Eduardo sintió el conocido y reciente precio de la traición. Sin embargo, su semblante no cambió ni un ápice, estaba demasiado fatigado para alterar su estado. Agachó la cabeza y movió pausadamente el termo sin motivo alguno, movido por su nerviosismo. Recordó que su amigo no sabía la verdad sobre quién era realmente Gisela.
—Gisela era fruto del plan trazado por mi abuelo —contestó monótonamente.
Jorge le dedicó una mirada incrédula, que fue apoderándose de su rostro paulatinamente.
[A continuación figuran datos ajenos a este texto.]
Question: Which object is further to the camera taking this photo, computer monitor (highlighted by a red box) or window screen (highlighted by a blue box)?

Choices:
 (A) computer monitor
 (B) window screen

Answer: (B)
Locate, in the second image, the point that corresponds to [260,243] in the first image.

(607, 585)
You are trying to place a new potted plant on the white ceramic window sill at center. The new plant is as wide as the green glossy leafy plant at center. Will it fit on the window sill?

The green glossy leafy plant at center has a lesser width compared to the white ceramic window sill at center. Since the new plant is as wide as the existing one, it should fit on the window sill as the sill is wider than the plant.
—Gisela era la hija de mi abuelo, al parecer de distinta madre que la mía. Me embaucó para llevarme hasta Nicolau. Se llamaba Mireia, y se descubrió nada más terminar el ritual; su cometido había terminado. —Eduardo no pudo ocultar su dolor. Había sido una diosa que había descendido para hacerle feliz, inmensamente feliz, derribando el mundo que había creado con sus creencias. Una mujer perfecta físicamente que le deslumbró con su belleza, llevándole al paraíso cada vez que la poseyó. Hubiera dejado todo por ella; él, que se jactaba de predicar a los cuatro vientos que era feliz sin pareja, pudiendo hacer lo que deseaba en cada momento, sin ataduras ni obligaciones que cumplir. Sin embargo, todo había sido un engaño, cruel y despiadado. Resopló intentando expulsar los sentimientos que le torturaban.
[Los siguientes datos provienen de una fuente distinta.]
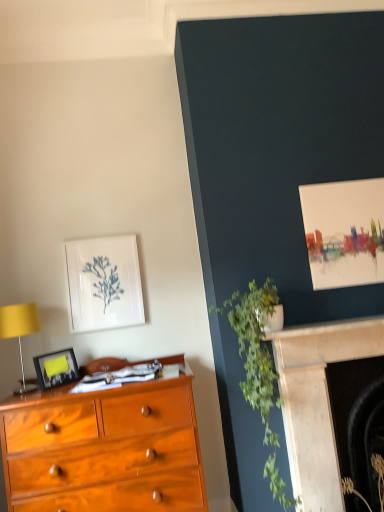
This screenshot has width=384, height=512. Describe the element at coordinates (259, 369) in the screenshot. I see `green leafy plant at upper right, which is counted as the 2th plant, starting from the right` at that location.

In order to face green leafy plant at lower right, which appears as the second plant when viewed from the left, should I rotate leftwards or rightwards?

Turn right approximately 23.437 degrees to face it.

This screenshot has height=512, width=384. I want to click on white matte picture frame at upper left, which is the 2th picture frame in bottom-to-top order, so click(103, 283).

Measure the distance between matte yellow lampshade at left and matte black picture frame at left, which is counted as the first picture frame, starting from the bottom.

They are 17.57 centimeters apart.

Is point (21, 386) positioned in front of point (56, 351)?

Yes.

Which of these two, matte yellow lampshade at left or matte black picture frame at left, the second picture frame viewed from the back, is wider?

Wider between the two is matte yellow lampshade at left.

From the image's perspective, is matte yellow lampshade at left positioned above or below matte black picture frame at left, which is counted as the first picture frame, starting from the bottom?

From the image's perspective, matte yellow lampshade at left appears above matte black picture frame at left, which is counted as the first picture frame, starting from the bottom.

The image size is (384, 512). What are the coordinates of `table lamp below the white matte picture frame at upper left, positioned as the first picture frame in top-to-bottom order (from the image's perspective)` in the screenshot? It's located at (19, 331).

In the image, is matte yellow lampshade at left on the left side or the right side of white matte picture frame at upper left, the first picture frame positioned from the back?

Clearly, matte yellow lampshade at left is on the left of white matte picture frame at upper left, the first picture frame positioned from the back, in the image.

Between matte yellow lampshade at left and white matte picture frame at upper left, positioned as the first picture frame in top-to-bottom order, which one is positioned in front?

matte yellow lampshade at left is more forward.

Can we say matte yellow lampshade at left lies outside white matte picture frame at upper left, positioned as the first picture frame in top-to-bottom order?

matte yellow lampshade at left lies outside white matte picture frame at upper left, positioned as the first picture frame in top-to-bottom order,'s area.

From the green leafy plant at upper right, which is counted as the 2th plant, starting from the right, count 2nd fireplaces backward and point to it. Please provide its 2D coordinates.

[(358, 420)]

Measure the distance between marble fireplace at lower right, the first fireplace in the back-to-front sequence, and green leafy plant at upper right, which is counted as the 2th plant, starting from the right.

marble fireplace at lower right, the first fireplace in the back-to-front sequence, is 43.13 centimeters away from green leafy plant at upper right, which is counted as the 2th plant, starting from the right.

From the image's perspective, between marble fireplace at lower right, which is the 2th fireplace from front to back, and green leafy plant at upper right, which is the 1th plant in left-to-right order, who is located below?

marble fireplace at lower right, which is the 2th fireplace from front to back, is shown below in the image.

Considering the positions of point (335, 386) and point (246, 352), is point (335, 386) closer or farther from the camera than point (246, 352)?

Point (335, 386) is farther from the camera than point (246, 352).

The image size is (384, 512). Identify the location of plant that is above the marble fireplace at lower right, placed as the 1th fireplace when sorted from front to back (from the image's perspective). (259, 369).

Based on the photo, from the image's perspective, between green leafy plant at upper right, which is counted as the 2th plant, starting from the right, and marble fireplace at lower right, placed as the 1th fireplace when sorted from front to back, which one is located above?

green leafy plant at upper right, which is counted as the 2th plant, starting from the right, appears higher in the image.

From a real-world perspective, is green leafy plant at upper right, which is counted as the 2th plant, starting from the right, physically located above or below marble fireplace at lower right, the 2th fireplace in the back-to-front sequence?

green leafy plant at upper right, which is counted as the 2th plant, starting from the right, is situated higher than marble fireplace at lower right, the 2th fireplace in the back-to-front sequence, in the real world.

Does green leafy plant at upper right, which is the 1th plant in left-to-right order, lie behind marble fireplace at lower right, placed as the 1th fireplace when sorted from front to back?

No, it is in front of marble fireplace at lower right, placed as the 1th fireplace when sorted from front to back.

Considering the relative sizes of green leafy plant at upper right, which is counted as the 2th plant, starting from the right, and green leafy plant at lower right, which appears as the second plant when viewed from the left, in the image provided, is green leafy plant at upper right, which is counted as the 2th plant, starting from the right, wider than green leafy plant at lower right, which appears as the second plant when viewed from the left,?

Yes, green leafy plant at upper right, which is counted as the 2th plant, starting from the right, is wider than green leafy plant at lower right, which appears as the second plant when viewed from the left.

Which of these two, green leafy plant at upper right, which is the 1th plant in left-to-right order, or green leafy plant at lower right, the first plant viewed from the right, is smaller?

green leafy plant at lower right, the first plant viewed from the right.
—Joder, tío, no puedo creerlo. —Jorge se quedó sin palabras, incapaz de dar credibilidad a tan espantosa historia. Miró a su amigo furtivamente, inmerso en un drama digno de llevarlo a la gran pantalla. Se apiadó de él inmediatamente, admirando su fuerza interior, su fortaleza mental. Él no hubiera aguantado ni una milésima parte de lo que su amigo debió de padecer, y lo que era peor, seguía padeciendo.
—Basta de charla —anunció Eduardo, levantándose de la silla con vigorosidad—, es hora de actuar. Llévame a tu casa y comencemos con el plan, no hay tiempo que perder.